One fish my son caught a 40cm queenie with a couple of small bites out of its back (quite recently from looking at wound). Which was quite interesting to my son who had to take a picture of it.


So a slowish day to start with but still lots of fun and a few fish from each spot we gave a cast or two - that ended in a great last couple of hours for the trip of non-stop ‘a-cast-a-fish’ action.

Here is a bit of a video clip of the days trip.
             

I will be out again in two days time with my regular fly fishing deckie Canadian Peter Cooke.
Blog report and a bit of video on that outing - up on this blog soon.

Wednesday, December 17, 2014

Half day trip - Tuesday 20141216

School out for the year, house painted, moved into the bigger side of house, cleaned granny flat we have lived in for last 5 years - so its now fishing time!!!

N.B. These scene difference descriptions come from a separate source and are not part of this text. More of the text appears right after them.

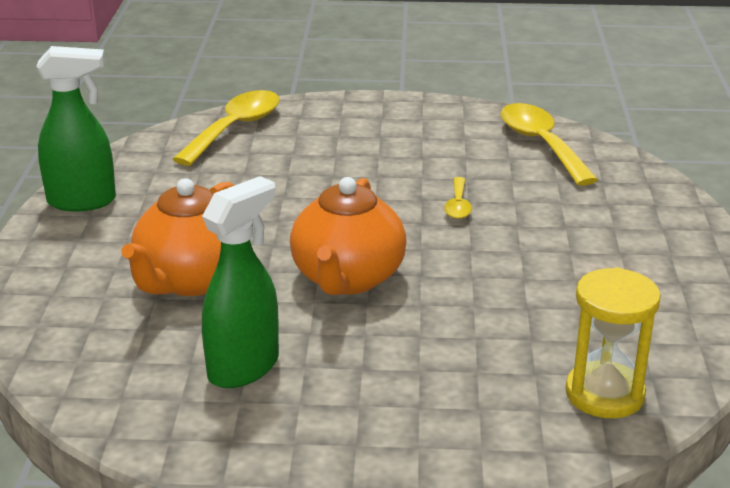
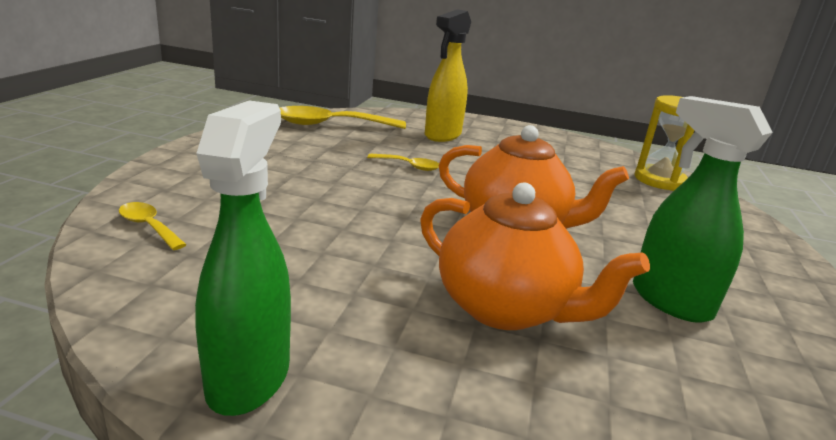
camera: 80 degrees left, 5 degrees down
(235, 129) = (148, 226): yellow spoon -> yellow spoon, size x0.50
(593, 213) = (442, 135): none -> yellow spray bottle

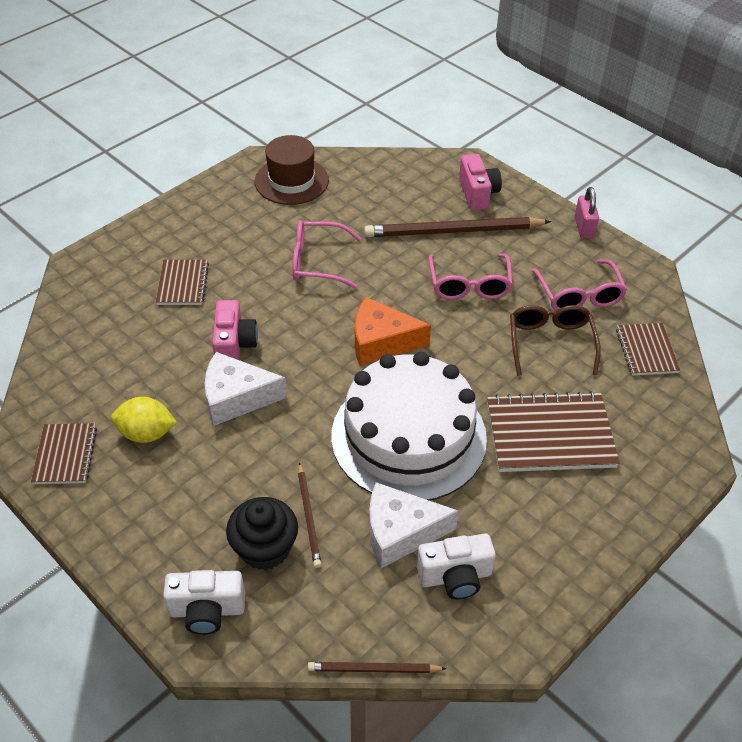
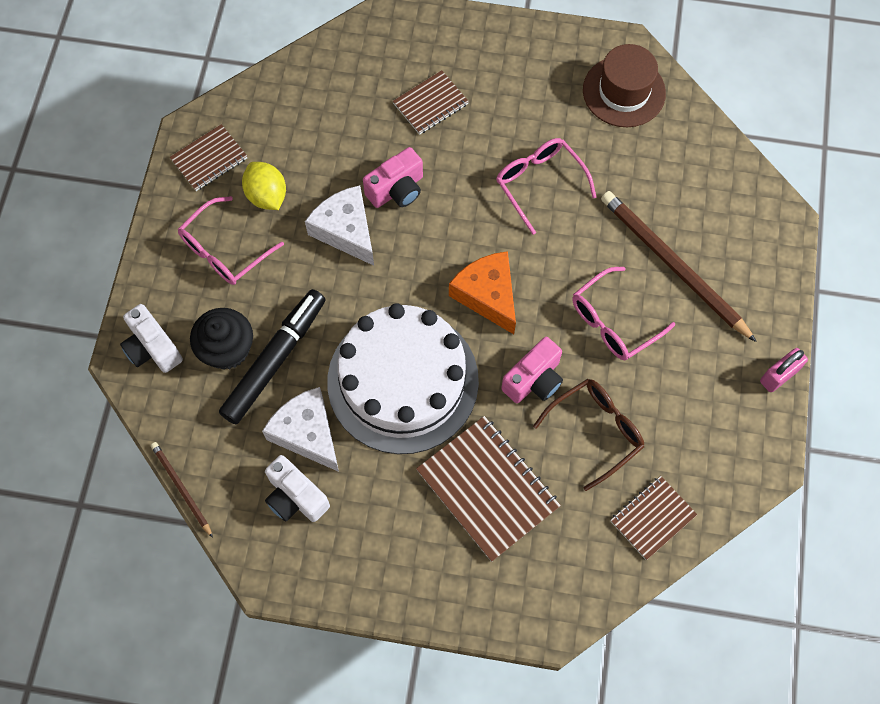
camera: 55 degrees right, 20 degrees up
(309, 517) = (275, 360): brown pencil -> black marker
(477, 194) = (745, 254): pink camera -> pink camera (534, 380)
(579, 295) = (678, 421): pink glasses -> pink glasses (225, 250)

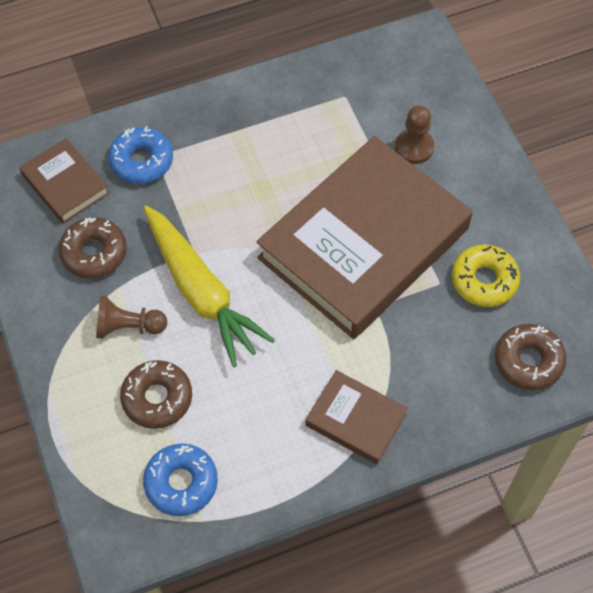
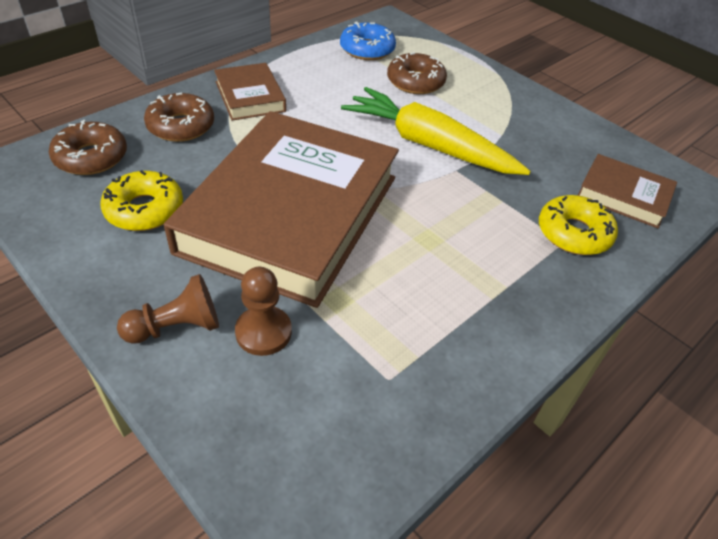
camera: 155 degrees right, 15 degrees down
(94, 253) = (544, 152): brown donut -> brown donut (181, 126)
(128, 326) = (471, 113): brown pawn -> brown pawn (176, 327)
(141, 161) = (574, 233): blue donut -> yellow donut
(356, 419) = (250, 96): brown book -> brown book turned 60 degrees clockwise

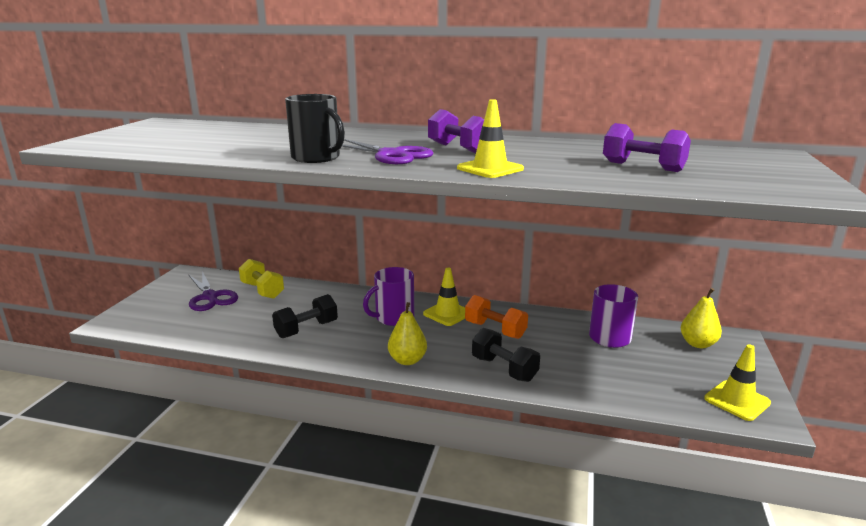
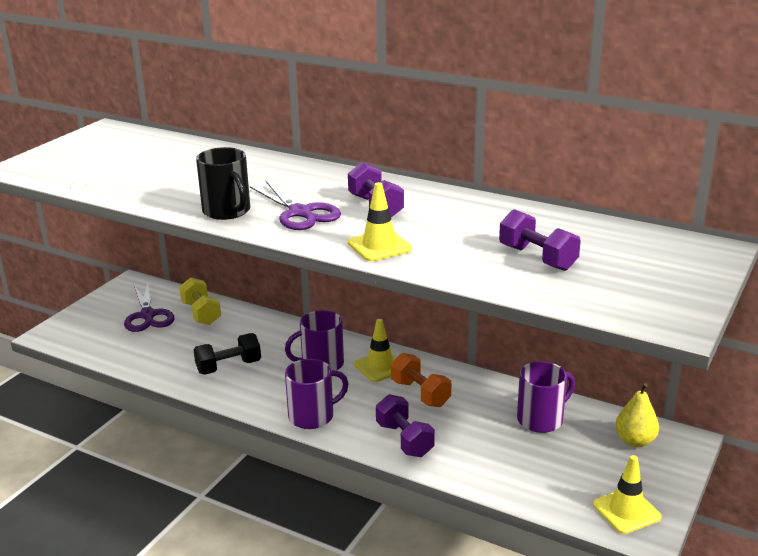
camera: 15 degrees right, 5 degrees up
(407, 360) = (312, 416): yellow pear -> purple mug
(504, 369) = (404, 440): black dumbbell -> purple dumbbell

Popped out early Tuesday morning
Took a couple of local young blokes out to see what was around

Plenty of small trevs around Weed Reef but inconsistent as they moved about heaps
Keen to chase the flies but not so keen to hook up!
when one hooked up always 10 or so similar sized following along

A few really big milkies blowing up surface and their sickle tail cutting the surface. - regularly fascinating the new deckies.

The young blokes are not SWOFFERs - yet!
So used my flies on spin gear to get their trevs
meter of leader material tied to a swivel and small running ball sinker above the swivel, with fly on the end of leader. use like a jig retrieve

however, I was catching two or three to their one - so they are keen for fly casting & fly tying lessons in 2015

The weather was blowy first up. But calmed off around 9am as the wind changed directions
But for the most the wind seemed always in the wrong direction no matter where & what structure was being cast at.

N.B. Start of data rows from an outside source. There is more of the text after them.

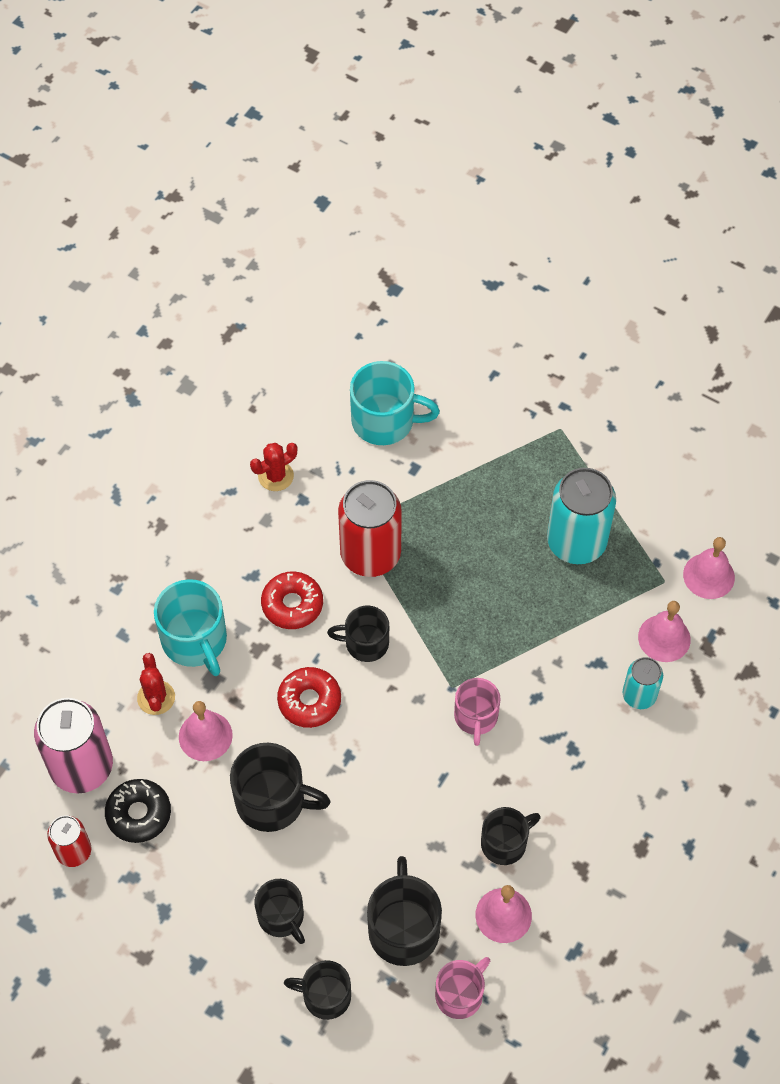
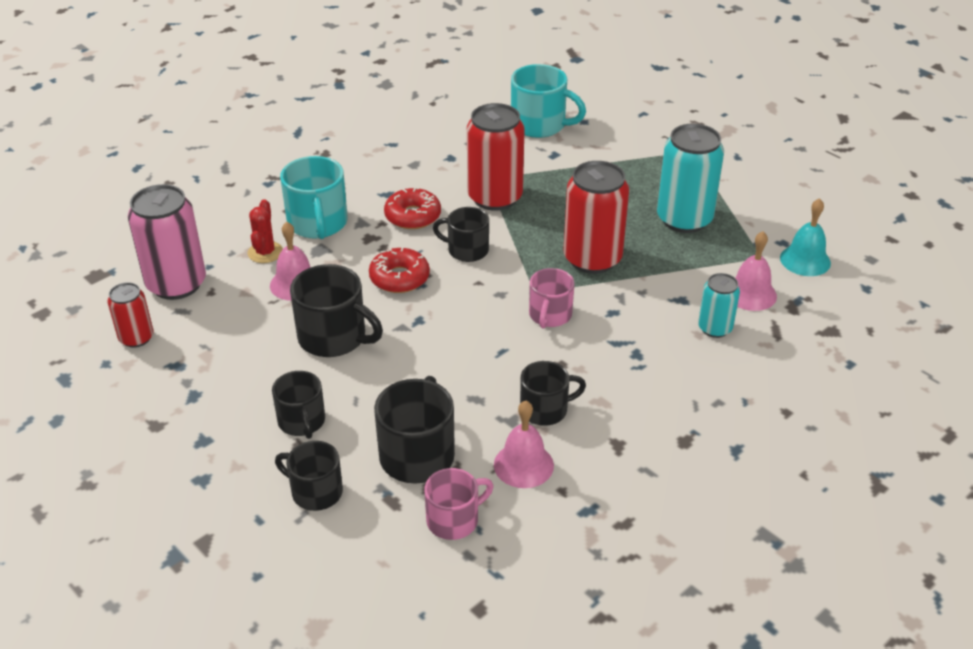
camera: 15 degrees right, 20 degrees down
(139, 814) = (208, 324): black donut -> none
(276, 476) = (434, 141): red cactus -> none
(497, 625) = (592, 259): none -> red can
(709, 576) = (805, 260): pink bell -> turquoise bell

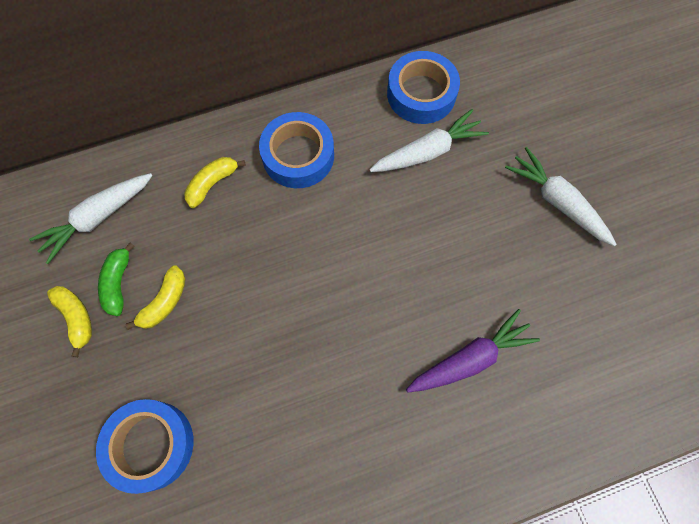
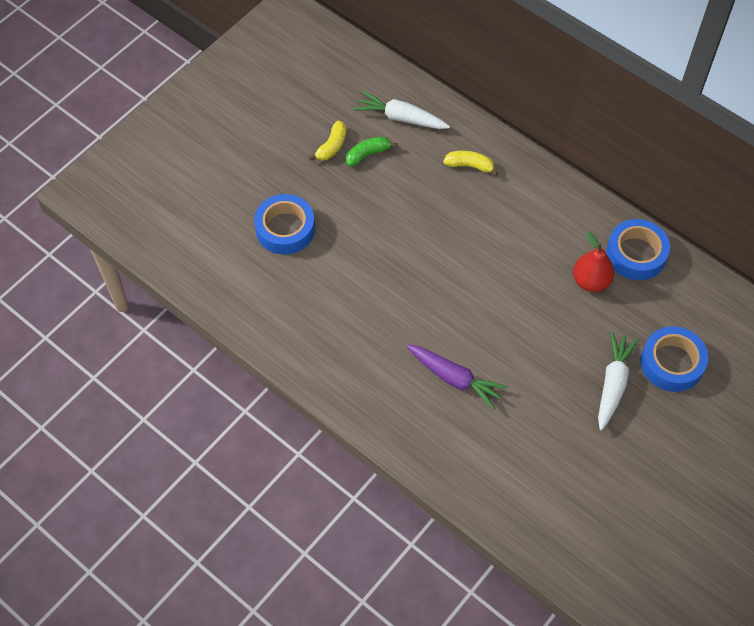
camera: 60 degrees right, 10 degrees down
(164, 302) = (373, 186): yellow banana -> none
(298, 156) = (527, 203): blue tape -> blue tape (672, 363)
(428, 152) = (591, 281): white carrot -> red pear

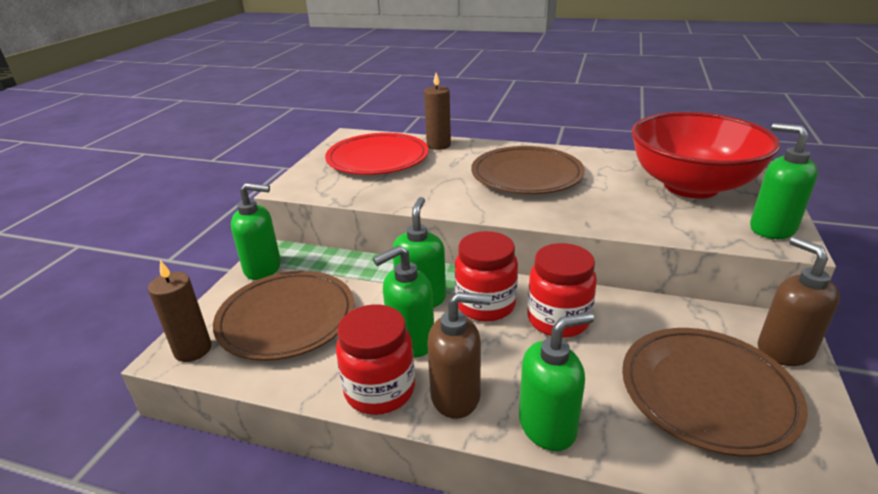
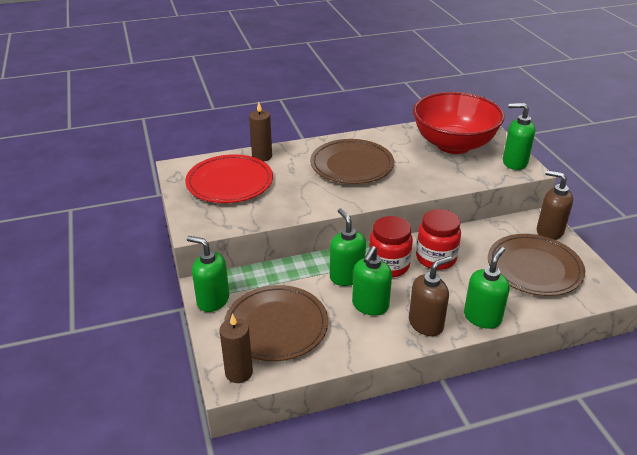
camera: 35 degrees left, 5 degrees up
(263, 268) = (213, 300): green soap dispenser -> green soap dispenser turned 120 degrees counterclockwise
(379, 390) = (383, 340): red jar -> none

Though the wind was nice as it was was mega hot and steamy. It cooled the sweat constantly rolling down the body (and into the eyes). High levels of sun protection needed on the water this time of year.

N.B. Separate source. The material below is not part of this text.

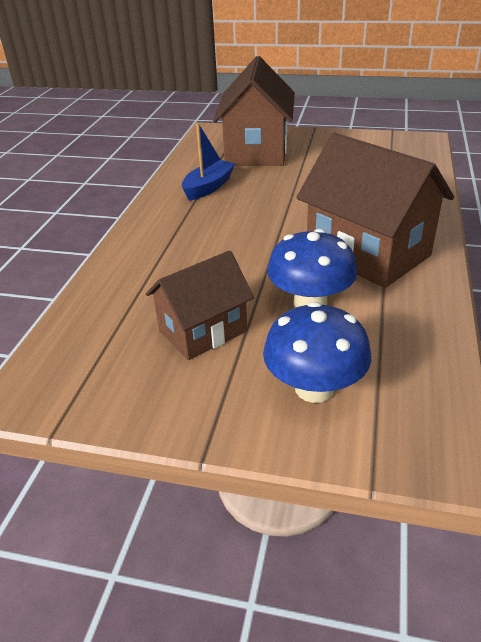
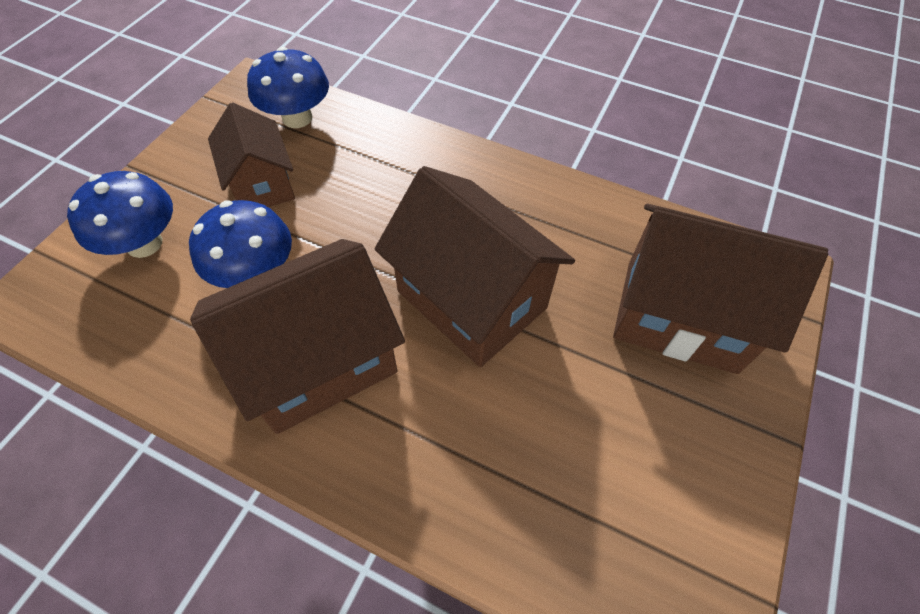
camera: 100 degrees right, 20 degrees up
(94, 336) = (297, 118): none -> blue mushroom
(208, 187) = (559, 233): blue boat -> none
(281, 208) = (471, 300): none -> brown house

The young guys got small giant trevs and a few small estuary cod
Still Enough to inspire them towards more fishing and eventually some SWOFFING!
I got the same trevs a& a few small queenies but nothing worth bragging at the pub about

Out with son who is up from Sydney, this Friday (but more tide movement than today so might be better results). Look for blog of that outing soon.
(Currently sitting in Darwin airport waiting for his plane to arrive)

Friday, December 5, 2014

I am still in land of living......

I am still in the land of the living but you wouldn't think it given how long since I have blogged

Crazy life at times and with school reports, painting, and other daily stuff so not much fishing lately

But I have my son coming up in a week or so
and a fly fishing mate from Perth coming up for a weeks  remote swoffing in January
over all 6 weeks of school holidays to fish at least three or four times a week weather permitting

Classes are winding down at school
So have started tying for all this SWOFFING I will HOPEFULLY be doing
I have also earned heaps of brownie points with the internal house painting so hopefully will get the time to get some serious swoffing done

Here are some soft blue surf candies I tied today for the Pelagics in the harbour
very Simple pattern to tie:........
Tie in white fibres and a touch of blue
Synthetics last longer with the toothy pelagics
while naturals look better
- choice is yours
you can even go all white

once tied in, tie off thread
then give a light layer of epoxy to the hook shank area, leaving tail section free to flutter in the current
Put on drying rotor till epoxy is set - don't be in a rush even if it takes three or four layers to build up a clear body over the tied in materials on the hook shank
Give enough layers of epoxy till appropriately sized body for the size prism eyes you are using
Again dry each layer on drying rotor
Add prism eyes, add more epoxy
More drying on rotor

Go SWOFFING - too easy

my 20 year old drying rotor
I have caught 30plus fish on the same fly before changing flies. So thanks to Mr Popovics we have a great tough as nails pattern that best of all catches most species out there.